Keuze voor Zuid-Sudan in het kader van het fragiele statenbeleid
Bij de keuze voor inzet in Zuid-Sudan, is nadrukkelijk rekening gehouden met de
uitermate moeilijke omstandigheden in deze fragiele staat. Door de jarenlange
burgeroorlog en achterstelling door de regering in Khartoum was er vrijwel niets
in Zuid-Sudan. Alles moest van de grond worden opgebouwd: instituties,
capaciteit, infrastructuur. Zuid-Sudan omvat meer dan zestig etnische groepen en
kent een historie van veeroof en conflicten over land en water. Ook was duidelijk
dat de transformatie van voormalige rebellenbeweging SPLM naar een
functionerende politieke partij tijd zou kosten. Tevens was Nederland zich bewust
van het risico op corruptie.
De onafhankelijkheid van Zuid-Sudan is hard bevochten. Het was onze hoop en
die van de rest van de internationale gemeenschap dat de politieke leiders van
Zuid-Sudan hun persoonlijke vetes zouden overstijgen en zich in zouden zetten
voor de eenheid en ontwikkeling van het land. Nederland wilde hen daarbij
steunen.
Pagina 3 van 14
Een belangrijke reden voor onze betrokkenheid was het voorkomen van verdere
regionale instabiliteit. Een falende staat is een bron van vluchtelingenstromen en
onveiligheid. Hoewel we als internationale gemeenschap het huidige conflict
helaas niet hebben kunnen voorkomen, geldt dit argument nog steeds. Indien het
conflict zich zou uitbreiden tot andere delen van Zuid-Sudan zullen instabiliteit en
stromen vluchtelingen en ontheemden verder toenemen.

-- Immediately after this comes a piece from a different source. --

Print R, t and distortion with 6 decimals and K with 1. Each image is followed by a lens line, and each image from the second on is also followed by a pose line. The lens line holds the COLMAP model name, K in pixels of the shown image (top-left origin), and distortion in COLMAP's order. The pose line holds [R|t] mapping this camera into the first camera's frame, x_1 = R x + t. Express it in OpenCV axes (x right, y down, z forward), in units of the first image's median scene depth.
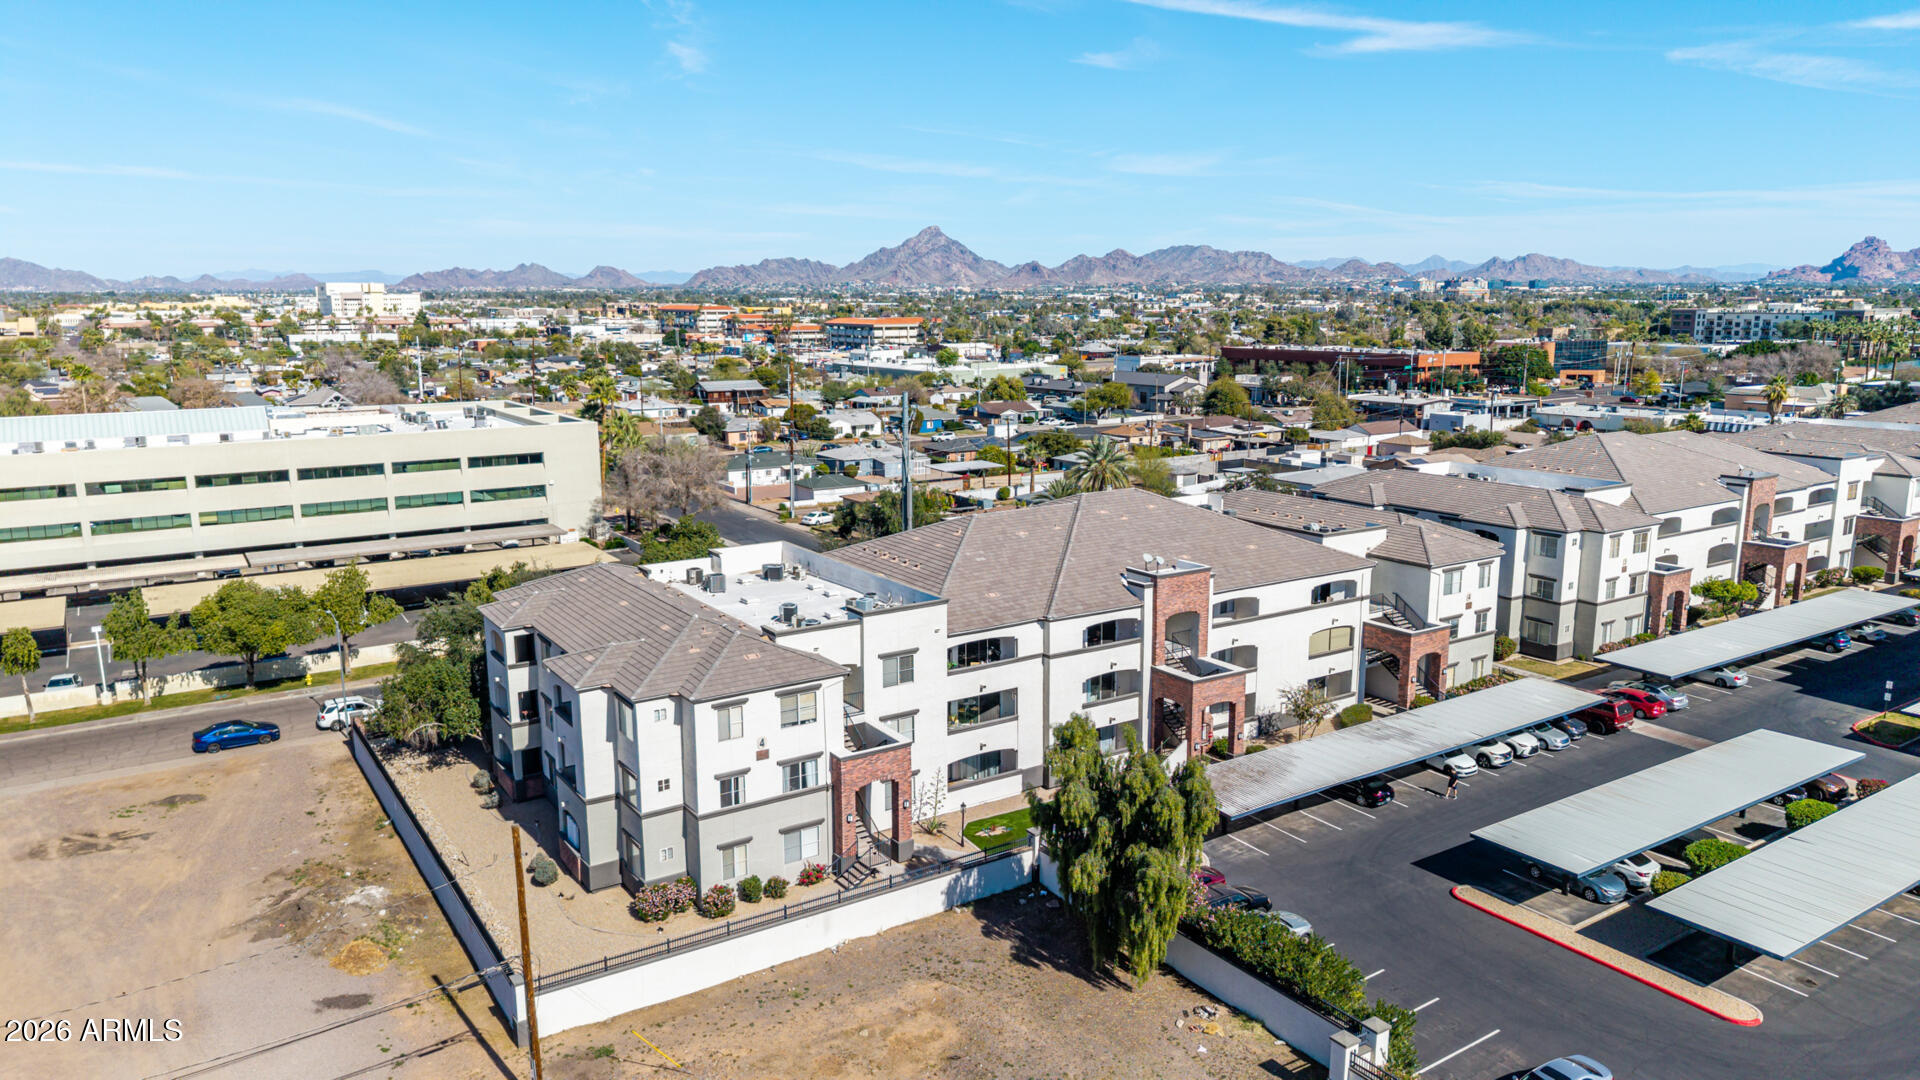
lens RADIAL K [[1287.1, 0, 975.9], [0, 1287.1, 544.8], [0, 0, 1]] dist [0.021222, -0.021065]
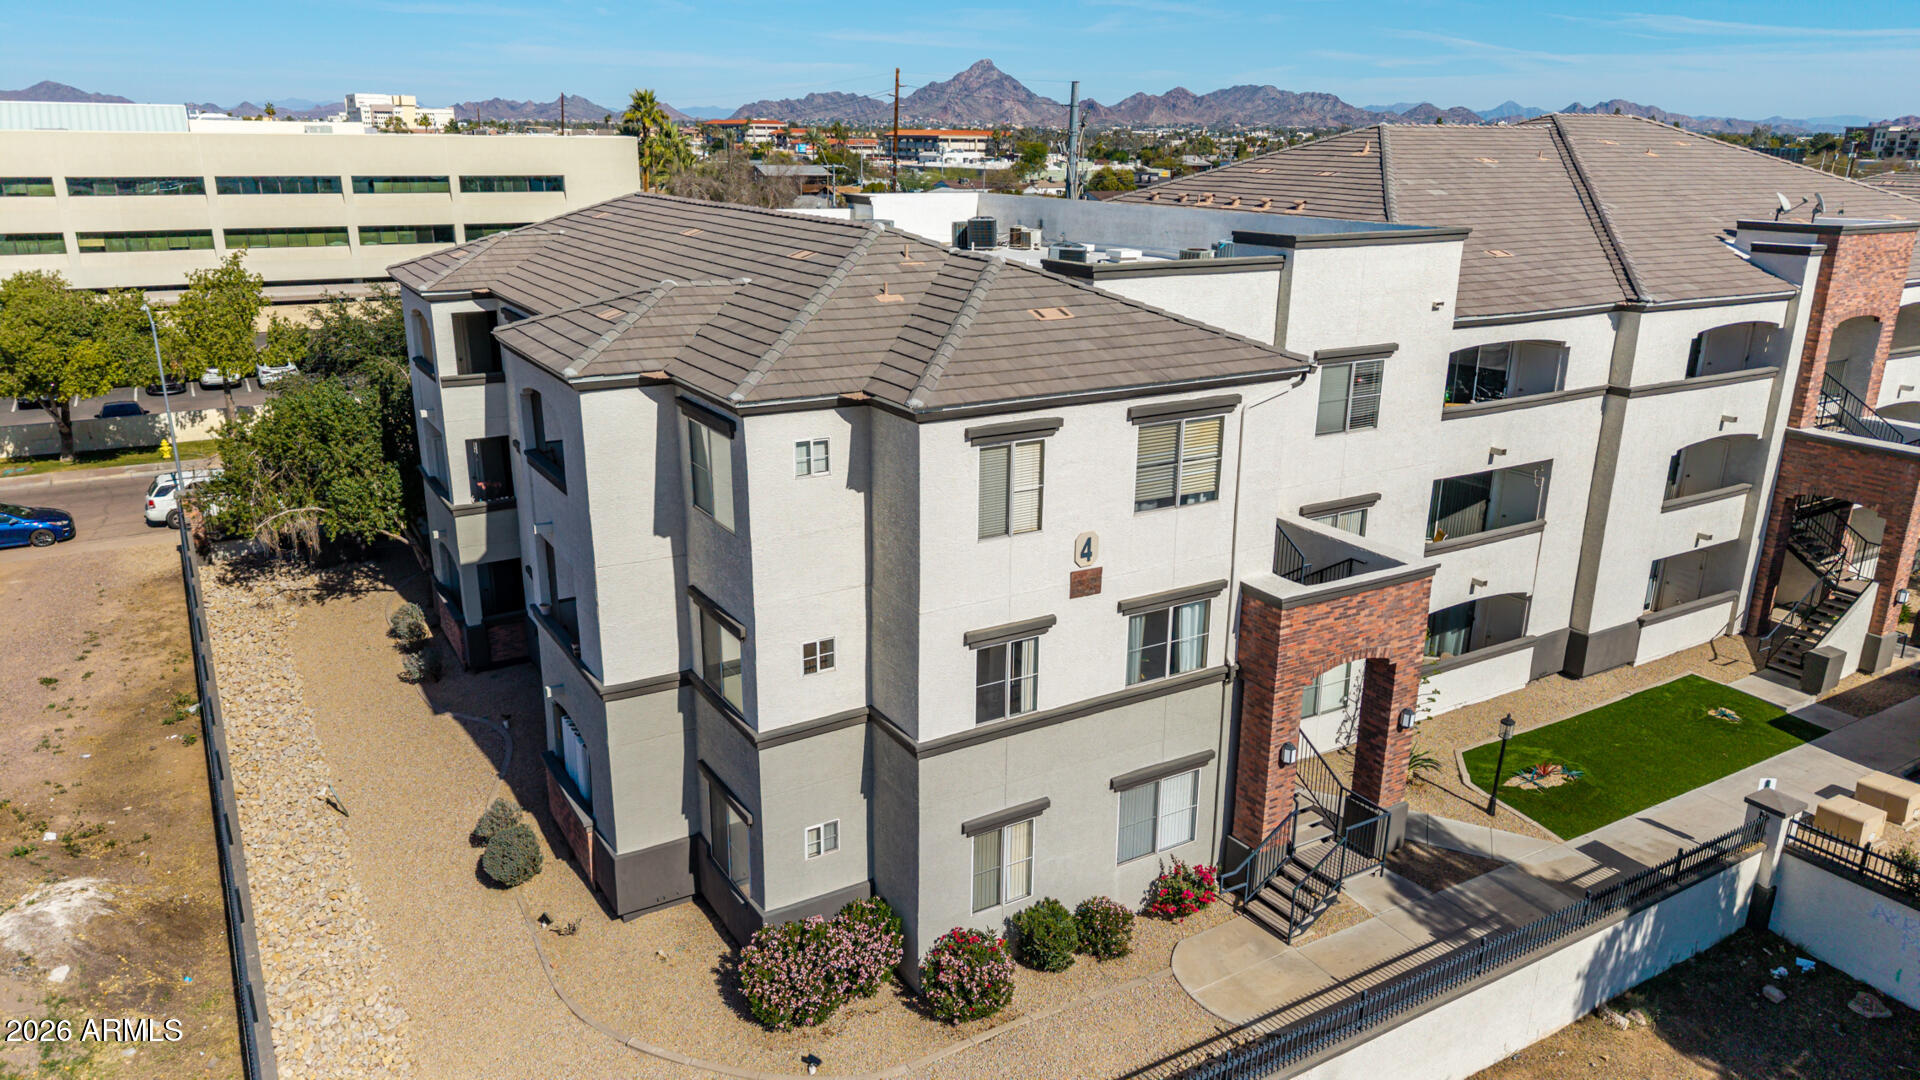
lens RADIAL K [[1287.1, 0, 967.0], [0, 1287.1, 548.8], [0, 0, 1]] dist [0.021222, -0.021065]
pose [[0.998975, 0.026437, -0.036748, -0.178232], [-0.021966, 0.992871, 0.117149, 0.107820], [0.039583, -0.116222, 0.992434, 0.616817]]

Een andere reden om in Zuid-Sudan te investeren is armoedebestrijding. Het land
mag dan de beschikking hebben over olie-inkomsten, het had en heeft nog steeds
de laagste ontwikkelingsindicatoren ter wereld. Zo stierven in 2006 nog ruim
2.054 moeders per 100.000 levendgeborenen in het kraambed: één van de
hoogste cijfers ter wereld. De kindersterfte onder vijf jaar bedroeg in 2006 135
sterfgevallen per 1.000 levendgeborenen, in 2010 was dit cijfer gedaald naar 105.
Slechts 27% van de bevolking van 15 jaar en ouder kan lezen en schrijven. De
alfabetiseringsgraad is 40% voor mannen en slechts 16% voor vrouwen. In 2009
waren er 129 leerlingen per klaslokaal. Zuid-Sudan heeft dus nog een enorme
inhaalslag te maken.
Directie Sub-Sahara Afrika
Onze Referentie
2014.371267
Nederland is altijd helder geweest over de risico’s van investeringen in fragiele
staten en de lange adem die wederopbouw vergt. De Wereldbank heeft berekend
dat opbouw en transformatie van overheidsinstanties in post-conflictlanden tussen
de 20 en 40 jaar duurt. Een dergelijk langdurig proces van conflict naar stabiliteit
zal nooit lineair verlopen. Terugval is altijd mogelijk. Juist in die perioden van
toenemend geweld is het cruciaal dat de internationale gemeenschap aanwezig
blijft en een fragiele staat helpt. Onderzoek van de Wereldbank naar een groot
aantal conflictsituaties wijst uit dat daarbij de focus moet liggen op het creëren
van veiligheid, rechtsorde en werkgelegenheid met een grotere nadruk op
conflictpreventie. Het kabinet kan gedeeltelijk meegaan in het pleidooi van de
Wereldbank om in de huidige context geen “stop and go”-beleid ten aanzien van
Zuid-Sudan te hanteren, maar vindt het onwenselijk om steun te blijven geven
aan de centrale overheid, zolang deze zich onvoldoende inzet voor het
vredesproces en het aanpakken van mensenrechtenschendingen. Ook andere
donoren zijn deze mening toegedaan. Samen met hen hebben we een set
principes opgesteld voor engagement in Zuid-Sudan in de huidige context.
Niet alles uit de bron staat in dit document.